Directions for this task: Every line of the data must be copied exactly.
***** Extracted entries
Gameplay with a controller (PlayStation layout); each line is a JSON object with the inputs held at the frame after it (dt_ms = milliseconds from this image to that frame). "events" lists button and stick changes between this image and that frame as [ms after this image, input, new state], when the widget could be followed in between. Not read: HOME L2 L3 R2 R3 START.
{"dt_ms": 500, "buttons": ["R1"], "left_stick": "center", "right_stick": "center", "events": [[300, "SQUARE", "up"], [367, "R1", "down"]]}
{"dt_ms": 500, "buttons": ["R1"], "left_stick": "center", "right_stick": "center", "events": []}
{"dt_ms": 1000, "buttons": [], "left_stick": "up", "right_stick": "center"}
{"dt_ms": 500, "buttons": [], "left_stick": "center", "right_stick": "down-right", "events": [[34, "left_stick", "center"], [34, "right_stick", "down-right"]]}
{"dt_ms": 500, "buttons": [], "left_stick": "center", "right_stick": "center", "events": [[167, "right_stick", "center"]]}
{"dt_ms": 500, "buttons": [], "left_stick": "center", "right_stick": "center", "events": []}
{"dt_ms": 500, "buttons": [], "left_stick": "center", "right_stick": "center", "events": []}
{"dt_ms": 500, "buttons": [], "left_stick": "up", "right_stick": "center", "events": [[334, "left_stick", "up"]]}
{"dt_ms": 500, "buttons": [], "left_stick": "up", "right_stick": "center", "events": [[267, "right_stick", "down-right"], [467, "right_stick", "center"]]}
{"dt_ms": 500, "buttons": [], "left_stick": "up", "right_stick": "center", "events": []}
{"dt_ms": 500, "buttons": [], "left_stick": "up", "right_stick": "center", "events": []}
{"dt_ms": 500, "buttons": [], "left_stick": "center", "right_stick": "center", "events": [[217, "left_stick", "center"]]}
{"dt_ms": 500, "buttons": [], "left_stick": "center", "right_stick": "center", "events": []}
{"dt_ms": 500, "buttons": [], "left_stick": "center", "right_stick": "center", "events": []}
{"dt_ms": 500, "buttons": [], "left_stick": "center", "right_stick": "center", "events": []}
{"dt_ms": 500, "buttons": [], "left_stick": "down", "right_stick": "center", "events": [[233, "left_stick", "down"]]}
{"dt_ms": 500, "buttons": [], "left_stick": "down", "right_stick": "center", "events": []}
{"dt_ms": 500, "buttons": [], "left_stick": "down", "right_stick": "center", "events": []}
**********
Solution for this task:
Gameplay with a controller (PlayStation layout); each line is a JSON object with the inputs held at the frame after it (dt_ms = milliseconds from this image to that frame). "events" lists button and stick changes between this image and that frame as [ms after this image, input, new state], when the widget could be followed in between. Not read: HOME L2 L3 R2 R3 START.
{"dt_ms": 500, "buttons": ["R1"], "left_stick": "center", "right_stick": "center", "events": [[300, "SQUARE", "up"], [367, "R1", "down"]]}
{"dt_ms": 500, "buttons": ["R1"], "left_stick": "center", "right_stick": "center", "events": []}
{"dt_ms": 1000, "buttons": [], "left_stick": "up", "right_stick": "center"}
{"dt_ms": 500, "buttons": [], "left_stick": "center", "right_stick": "down-right", "events": [[34, "left_stick", "center"], [34, "right_stick", "down-right"]]}
{"dt_ms": 500, "buttons": [], "left_stick": "center", "right_stick": "center", "events": [[167, "right_stick", "center"]]}
{"dt_ms": 500, "buttons": [], "left_stick": "center", "right_stick": "center", "events": []}
{"dt_ms": 500, "buttons": [], "left_stick": "center", "right_stick": "center", "events": []}
{"dt_ms": 500, "buttons": [], "left_stick": "up", "right_stick": "center", "events": [[334, "left_stick", "up"]]}
{"dt_ms": 500, "buttons": [], "left_stick": "up", "right_stick": "center", "events": [[267, "right_stick", "down-right"], [467, "right_stick", "center"]]}
{"dt_ms": 500, "buttons": [], "left_stick": "up", "right_stick": "center", "events": []}
{"dt_ms": 500, "buttons": [], "left_stick": "up", "right_stick": "center", "events": []}
{"dt_ms": 500, "buttons": [], "left_stick": "center", "right_stick": "center", "events": [[217, "left_stick", "center"]]}
{"dt_ms": 500, "buttons": [], "left_stick": "center", "right_stick": "center", "events": []}
{"dt_ms": 500, "buttons": [], "left_stick": "center", "right_stick": "center", "events": []}
{"dt_ms": 500, "buttons": [], "left_stick": "center", "right_stick": "center", "events": []}
{"dt_ms": 500, "buttons": [], "left_stick": "down", "right_stick": "center", "events": [[233, "left_stick", "down"]]}
{"dt_ms": 500, "buttons": [], "left_stick": "down", "right_stick": "center", "events": []}
{"dt_ms": 500, "buttons": [], "left_stick": "down", "right_stick": "center", "events": []}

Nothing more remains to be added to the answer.